I have a heart like a motor and I can take more than you. That’s what I’d say to them in school, if they asked. I’ve been taken apart and put back together, I’d say. I’ve seen the wires and I’ve got the scars. I’ve got an unfair advantage over the rest of you. My heart beats about 72 times a minute, but it wasn’t always that easy. I’ve got help, I’d say. I’ve got a heart like a motor, it doesn’t stop, it doesn’t slow down, and it doesn’t skip beats.
I told one kid, when he asked “What’s wrong with you?” that I was a cyborg. It was the ’80s. It was a good word, with a small kernel of truth. Mostly, it shut him up and saved me from having to explain. But there were times — many times — when I couldn’t avoid an explanation. In seventh grade, when I told classmates I had a pacemaker, there were three kinds of reactions. One, they’d say, “Oh,” and then not ask any more questions. Two, I was told — usually by the girls — how brave I must be. And then my favorite, three, “That’s something that happens to old people.”

Max, self-portrait with brother James, 1978
That’s something that happens to old people. Yeah, that’s what I thought, too. As far as I could tell, even years later, they were right. That is something that happens to old people. I certainly had never seen anyone else in a doctor’s waiting room who looked like me. I hadn’t heard of anyone my age with a heart that sounded familiar. So the question came up again and again: “What’s wrong with you?”

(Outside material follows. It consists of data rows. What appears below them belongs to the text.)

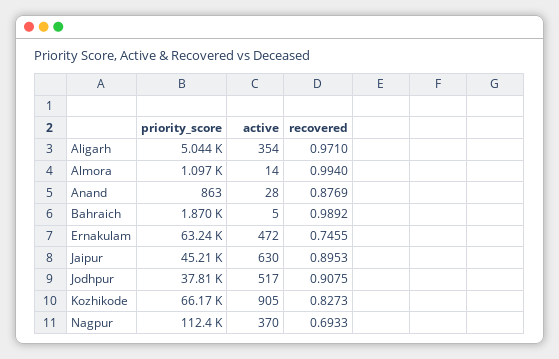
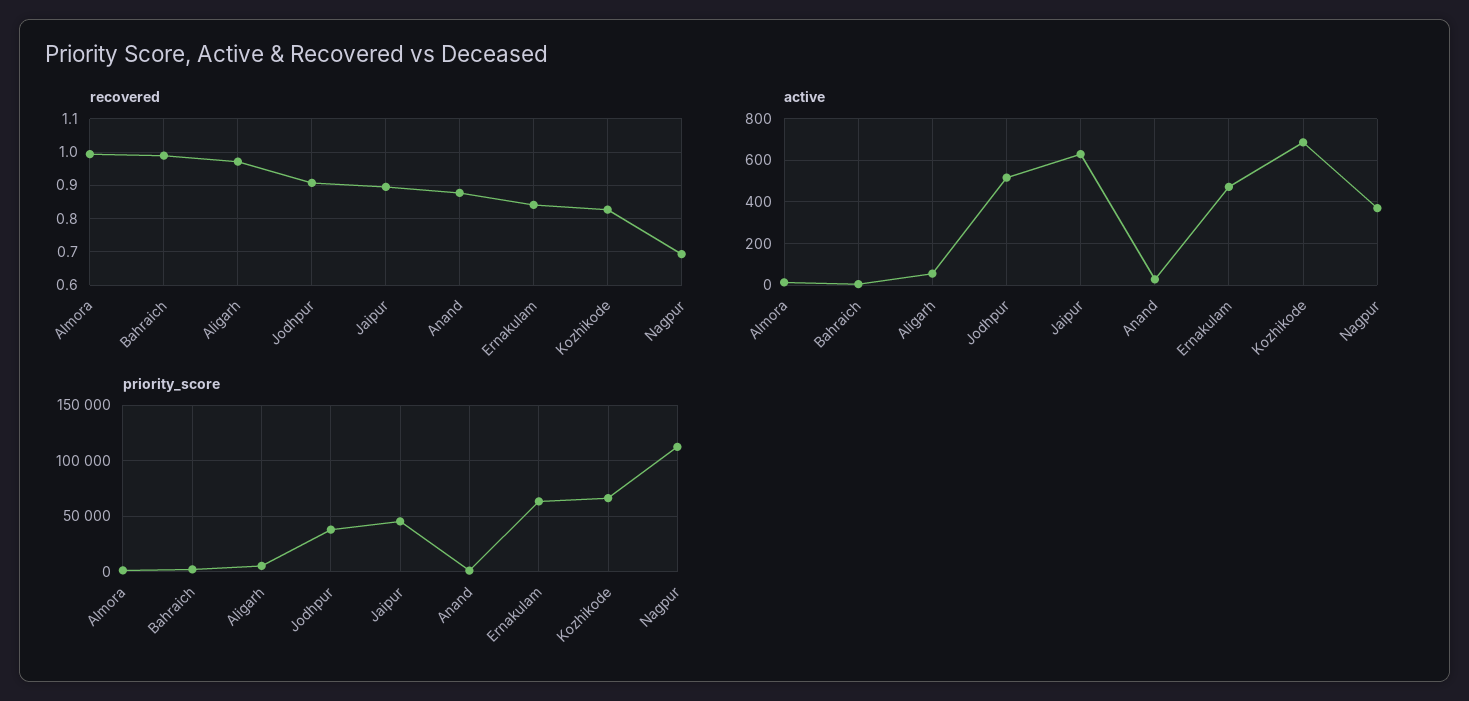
  {
    "priority_score": {
      "Aligarh": 5044,
      "Almora": 1097,
      "Anand": 863,
      "Bahraich": 1870,
      "Ernakulam": 63240,
      "Jaipur": 45210,
      "Jodhpur": 37810,
      "Kozhikode": 66170,
      "Nagpur": 112400
    },
    "active": {
-     "Aligarh": 354,
+     "Aligarh": 50,
      "Almora": 14,
      "Anand": 28,
      "Bahraich": 5,
      "Ernakulam": 472,
      "Jaipur": 630,
      "Jodhpur": 517,
-     "Kozhikode": 905,
+     "Kozhikode": 700,
      "Nagpur": 370
    },
    "recovered": {
      "Aligarh": 0.971,
      "Almora": 0.994,
      "Anand": 0.8769,
      "Bahraich": 0.9892,
-     "Ernakulam": 0.7455,
+     "Ernakulam": 0.84,
      "Jaipur": 0.8953,
      "Jodhpur": 0.9075,
      "Kozhikode": 0.8273,
      "Nagpur": 0.6933
    }
  }

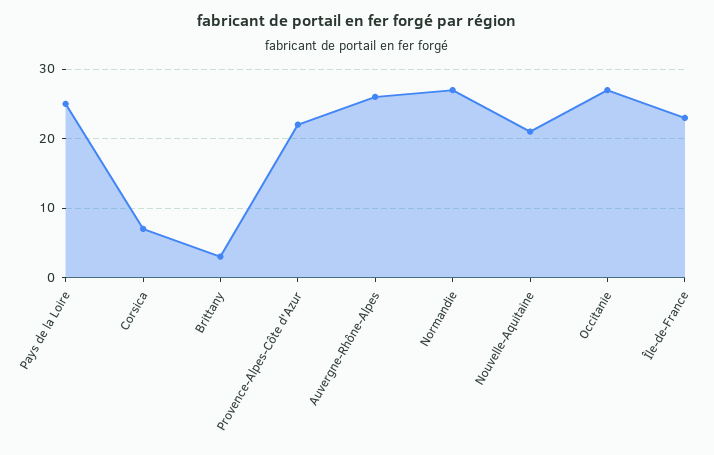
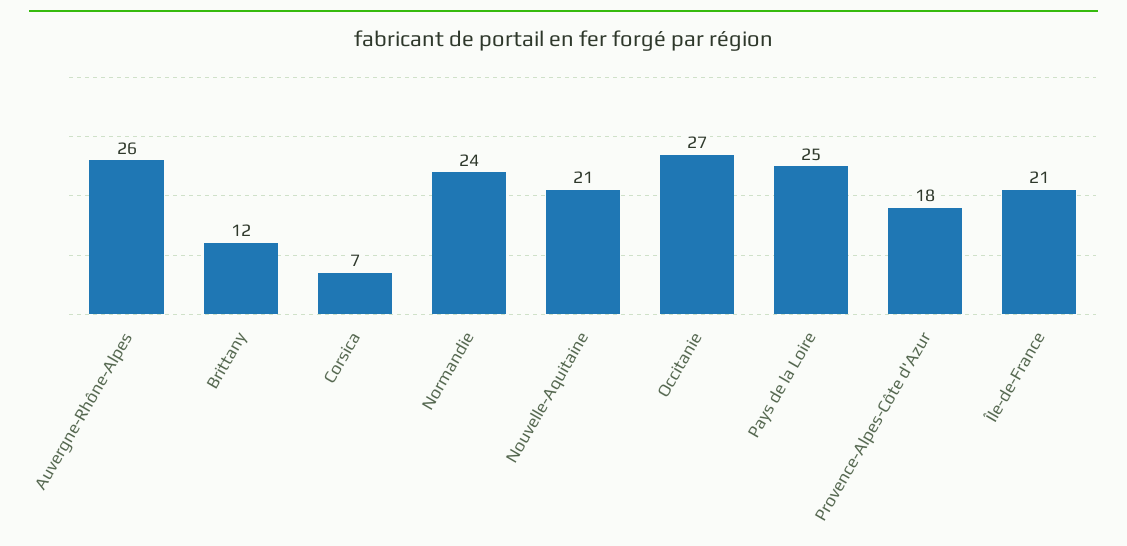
  {
    "Pays de la Loire": 25,
    "Corsica": 7,
-   "Brittany": 3,
+   "Brittany": 12,
-   "Provence-Alpes-Côte d'Azur": 22,
+   "Provence-Alpes-Côte d'Azur": 18,
    "Auvergne-Rhône-Alpes": 26,
-   "Normandie": 27,
+   "Normandie": 24,
    "Nouvelle-Aquitaine": 21,
    "Occitanie": 27,
-   "Île-de-France": 23
+   "Île-de-France": 21
  }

I thought I felt fine. I didn’t look weird. At least, I didn’t think I looked weird. But still, there it was. There was something wrong with me. I was different, even if I didn’t think so. And as much as I didn’t feel different, the point was driven home by seeing other people do things that never would have occurred to me.
There was never a moment of invulnerability in my life. I was never the reckless teenager. I didn’t climb trees. I got tired quickly. I was careful. I elicited sympathetic looks from airport security guards. I couldn’t run. I couldn’t pedal fast enough. Other kids would have to wait for me. I didn’t take my shirt off to go swimming. I worried my sister. I didn’t want to waste time.
When they told me how brave I was, it always seemed a little strange. How can you be brave when you have no choice? Choosing to do something I didn’t have to do might have been brave (or it might have been stupid), but in this instance it was neither stupid nor a choice. It was certainly not bravery. Resignation might be more appropriate. Anyhow, those people who thought I was brave weren’t there to see me kick and scream when the IV nurse came around. I never really could remember how bad it hurt, but I was always sure that I’d taken more than anyone else I knew. There’s something about it that stays with you. I just remember thinking pain like that couldn’t exist, and I still didn’t believe it until years later when they proved it to me again.
Eventually, as I grew older, my friends started figuring out something intellectually that I had always seemed to know instinctively — that time is limited and the space in which to pack the whole of life’s experiences is small and cramped. Still, the funny thing is that I don’t remember learning this. I probably knew it just as well waking up from surgery at 8 years old as I do now.
But if I felt old or wise or any different at all, it had nothing to do with bravery, or even with what I’d seen or done. It was adulthood based upon resignation, not wisdom, and the proof is not just in the scars, it’s in the eyes. And if it’s not in the eyes after the first time or even after the second time, you can bet your ass it’ll be there after the third surgery. Some days I’d stare down the bathroom mirror and swear I wasn’t a day under 60. Other days, remembering that feeling, I was left puzzled. I wanted to know why I felt old at 13, and I wanted someone else to feel that way, too.
I realized that I was spending my time as a photographer searching other people’s eyes for that look I saw in my own as a teenager. Before I found the kids on these pages, I had never met anyone my own age or younger with a significant heart problem. Taking pictures gave me a chance to do so. In some ways I guess this whole project was selfish — I was looking for familiarity, not just photographs. I didn’t find it until I met Grant on the beach at Catalina Island. We were at Camp del Corazon, a nonprofit summer camp for children with heart disease, run by Lisa Knight. I was put in touch with Lisa after two years of fruitlessly searching for subjects, and she is directly responsible for getting me in touch with everyone on these pages. And so, on September 5, 1999, there I was at camp, my first encounter with what I’d been looking for all my life. The perfect mirror.